SPOOL back in time to March 2012 – or, as we could subtitle it, BuzzCut Year One. Rosana Cade and Nick Anderson, then very recent graduates of the Contemporary Performance Practice course (based at the Royal Conservatoire of Scotland) have decided on the spur of the moment that what Glasgow’s artistic communities, and their followers, need is a dedicated festival of live performance, installations, film and much else. Neither of them has ever organised a festival before, let alone a five-day event that will, as Cade said at the time, “prove what it’s possible to do with no money.”

That point was so well made that, fast forward to the present time – or, as we could subtitle it, BuzzCut Year Five – and tonight will see the opening of Cade and Anderson’s latest instalment in an fast-growing success story. That original shoe-string has stretched a little, with funding from Creative Scotland and some input from the British Council, but even so it doesn’t represent any kind of feather-bedded safety net.

“Artists don’t apply to be part of BuzzCut for the fat fees,” laughs Anderson, “they apply because they want to get their work out there, seen by their peers and hopefully the public – maybe producers of other festivals. And, I think, because they like the open-ness of how we run things.”

That open-ness begins with the application process itself. “Anyone can apply,” says Cade. “We don’t have quotas based on where an artist’s from, or what kind of work they make, or whether they have a disability. That first year, which we pulled together in under three months, we were amazed to get dozens of applications. This year, it was over 480 – international, national and local. Some artists had been here before and were keen to return, others were totally new to the festival, and to Glasgow. We have artists who have never performed professionally in front of an audience – a London woman who is autistic is among them – but over the years, word has got out that BuzzCut isn’t a commercially-driven organisation. Its whole focus is on supporting the artists, and on making live art and experimental performances free and accessible on as many levels as possible.”

Anderson picks up on that word “free” and explains that, yet again, they’re abiding by their principles of un-ticketed entry to performances, with the invitation to “pay-what-you-can” wrapped up in little yellow envelopes. “Various people have written short provocations on this,” says Anderson. “It’s a way of opening up the debate on how we value our artists, and hopefully, it’s a way of getting people to open up their wallets.

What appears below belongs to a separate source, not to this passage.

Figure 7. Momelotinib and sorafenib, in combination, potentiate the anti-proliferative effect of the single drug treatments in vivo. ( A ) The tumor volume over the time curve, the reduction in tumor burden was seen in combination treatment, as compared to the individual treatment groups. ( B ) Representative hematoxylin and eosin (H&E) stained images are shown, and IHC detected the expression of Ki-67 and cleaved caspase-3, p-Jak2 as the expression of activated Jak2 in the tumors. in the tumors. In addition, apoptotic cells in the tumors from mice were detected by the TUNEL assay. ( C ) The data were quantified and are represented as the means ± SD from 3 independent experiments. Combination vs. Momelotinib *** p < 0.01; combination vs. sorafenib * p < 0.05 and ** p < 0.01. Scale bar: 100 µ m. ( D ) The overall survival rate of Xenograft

That said, no-one should feel they can’t afford to come into the Pearce Institute, go into a show or spend time in the venue afterwards. Pay what you can. The important thing, for the artists, is that their work is seen.”

This year, for the first time ever, some of those artists are from outwith the UK. One of them is Gavin Krastin, an award winning South African performance artist, theatre-maker, choreographer and designer-scenographer whose febrile interest in the politics of transgression and myth-making prompted one critic on the scene to declare that his work “turns the national subconscious inside out like exploding popcorn.”

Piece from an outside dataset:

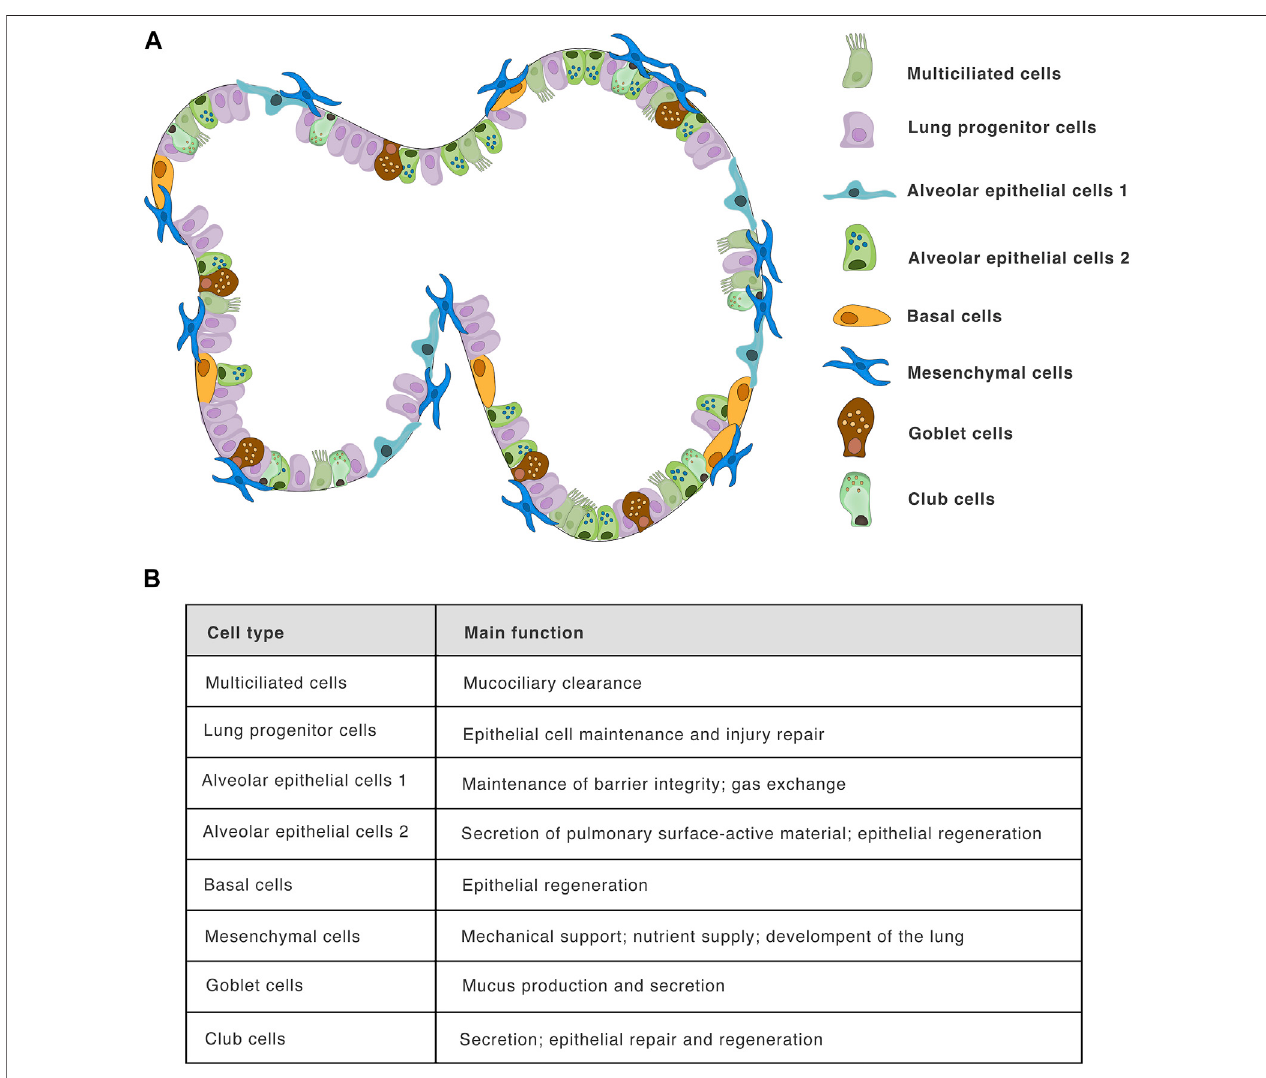
FIGURE 4 | Lung iPSC-derived organoid composition: (A) — The structure of human LOs and their cellular composition. The scheme shows selected major cell types forming in published iPSC-derived LOs models, including club cells, goblet cells, basal cells, alveolar epithelial cells 1 and 2, multiciliated epithelial cells, lung progenitor cells, and mesenchymal cells. While human lung tissue comprises more than 40 different cell type, including in fi ltrating immune cells, the iPSC-derived organoids models provide unique opportunity to study the “ tissue ” without the in fi ltrating hematopoietic cells. Although, iPSC-derived organoids represent excellent in vitro model, they do not fully mimic the human lung tissue complexity. (B) — Main function of mentioned cell types in human the lung.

Another – the self-styled Lechedevirgen Trimegisto (aka Felipe Osornio) – hails from Mexico, bringing with him his Inferno Varieté, in which religious iconography may well rub shoulders with imagery from vintage horror movies under the influence of magic and spiritualism, cabaret and radical body art. Yes, there’s a vast and diverse roster of Scottish and UK artists all descending on Govan for BuzzCut, but how welcome it is that they too will have the chance to see what the concerns and performative dynamic is in other enclaves. It’s a reminder of what interactions and perspectives were lost with the undeserved winding up of New Territories in 2011.

“We couldn’t have done the international work without the British Council covering the costs of long haul flights," says Anderson. “Creative Scotland (CS) gave us £45,000 to stage BuzzCut, but that would have just melted away as soon as return fares to Australia, let alone Sweden or Berlin, had to be paid for. And we are so aware of how, back in Year One, we wouldn’t even have been speaking to these funders. That £45,000 from CS is the total of all the funding we had for the first four years of the festival.

"But even now, those early days approaches are still very much in place. The accommodation we can offer comes courtesy of supporters living in Glasgow, and we still rely on the goodwill and expertise of our volunteers who are all set to roll out the ‘welcome’ mat at the Pearce Institute.” There’s a chuckle, before Anderson adds: “We’ve been saying BuzzCut is the joke that’s gone too far. But it’s our favourite and our best joke. And the real joke is that we take everything about it totally seriously, including the future planning!”

BuzzCut opens at Pearce Institute, Govan today and runs until Sunday.